What’s needed, Bilmes said, is a rethinking of how the parks are financed. She and her co-authors outlined financing models such as endowments, bonds, and two-year federal appropriations.
More targeted steps can also help. Reforming how user fees are managed, for example, could allow the park service to retain interest earned from surplus fees, which now goes to the federal government. That money could be used, for example, to service bonds issued to reduce the maintenance backlog. Another potential change would increase the park service director’s flexibility to move surplus funds to meet needs in other parks. That flexibility is limited to 20 percent of each unit’s appropriation. Bilmes and her colleagues suggest increasing that to 50 percent.

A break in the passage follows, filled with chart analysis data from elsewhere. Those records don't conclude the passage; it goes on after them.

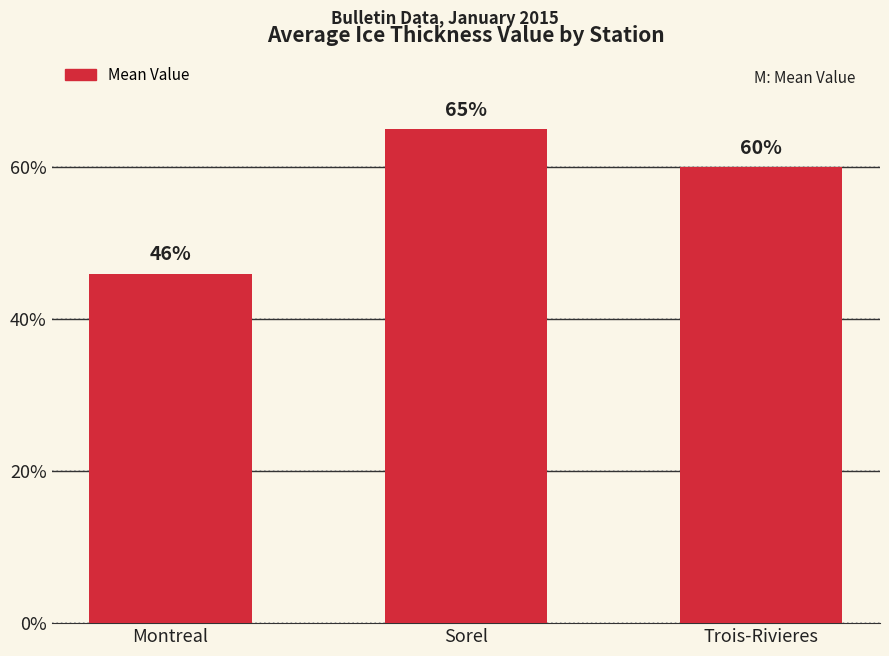

Does the chart contain any negative values?

No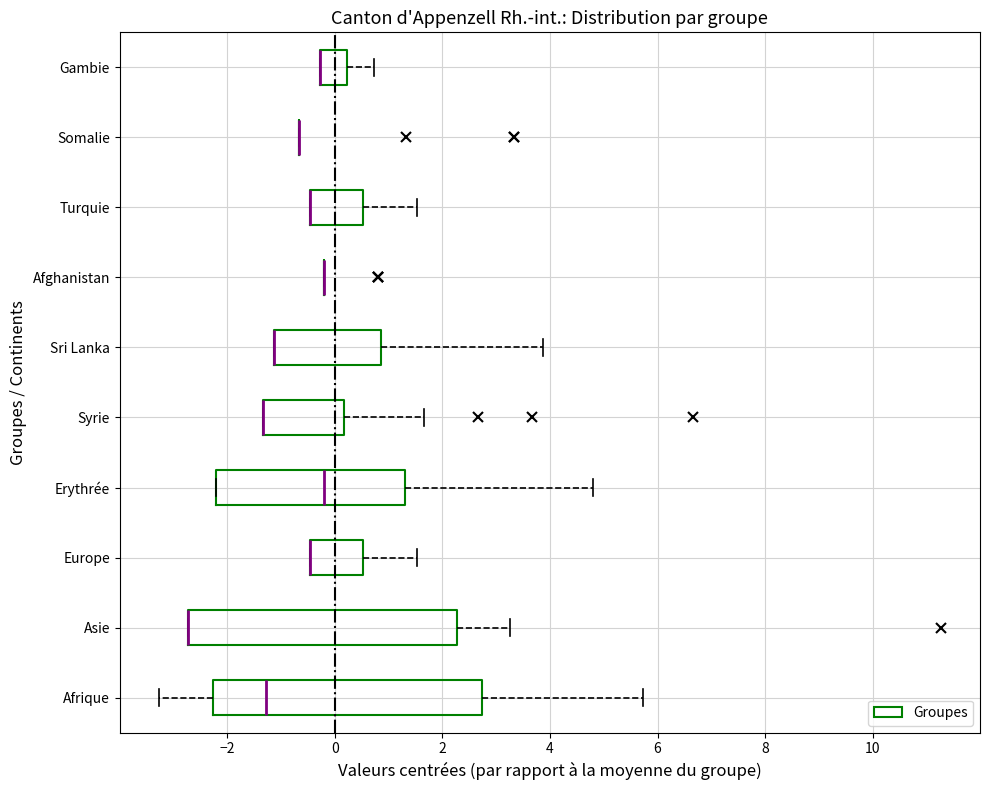

Reading bottom to top, read every box against the x-axis: the position of its median line, the range the box covers, and the ends of its whiskers. The values are not printed on the chart, so give them approximately, as read against the axis.

Afrique: median -1.2, box -2.2 to 2.8, whiskers -3.2 to 5.8
Asie: median -2.8 (drawn on the box's left edge), box -2.8 to 2.2, whiskers -2.8 to 3.2
Europe: median -0.4 (drawn on the box's left edge), box -0.4 to 0.6, whiskers -0.4 to 1.6
Erythrée: median -0.2, box -2.2 to 1.4, whiskers -2.2 to 4.8
Syrie: median -1.4 (drawn on the box's left edge), box -1.4 to 0.2, whiskers -1.4 to 1.6
Sri Lanka: median -1.2 (drawn on the box's left edge), box -1.2 to 0.8, whiskers -1.2 to 3.8
Afghanistan: box collapsed to a line at -0.2, whiskers -0.2 to -0.2
Turquie: median -0.4 (drawn on the box's left edge), box -0.4 to 0.6, whiskers -0.4 to 1.6
Somalie: box collapsed to a line at -0.6, whiskers -0.6 to -0.6
Gambie: median -0.2 (drawn on the box's left edge), box -0.2 to 0.2, whiskers -0.2 to 0.8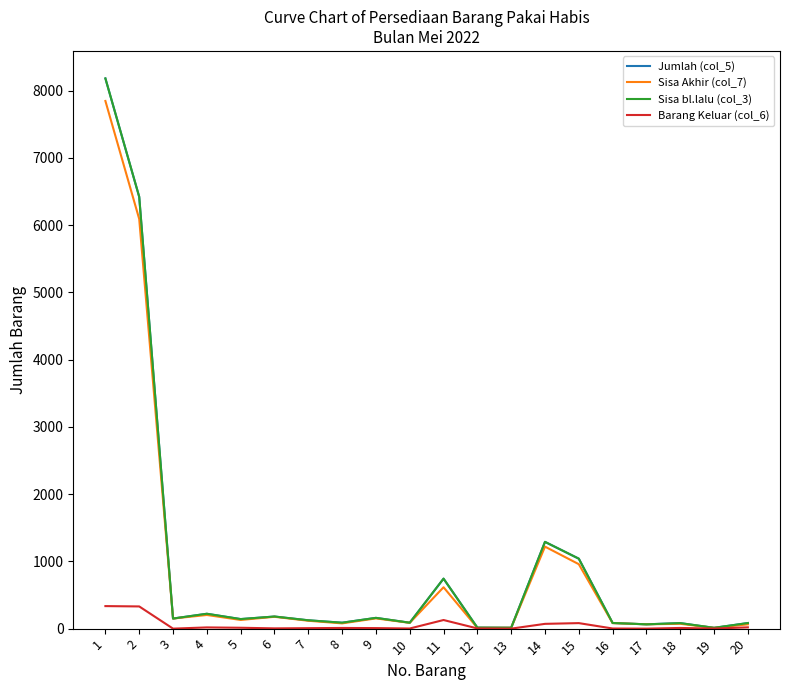

Is the value of Barang Keluar (col_6) at 10 greater than the value of Jumlah (col_5) at 3?

No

Other steps involve how concessions pay for the right to operate in the parks. They currently are levied a fee that averages 5 percent, though that is offset by cost-sharing arrangements that in some cases — like that of the operator of government-owned hotels along the Grand Canyon rim — result in the park service paying more each month than it receives in concession fees.
“The national parks are the most beloved government entity in the country. They have enormous approval ratings, 330 million visits a year,” Bilmes said. “People come from all over the world to see the national parks, but the parks are on an unsustainable funding trajectory.”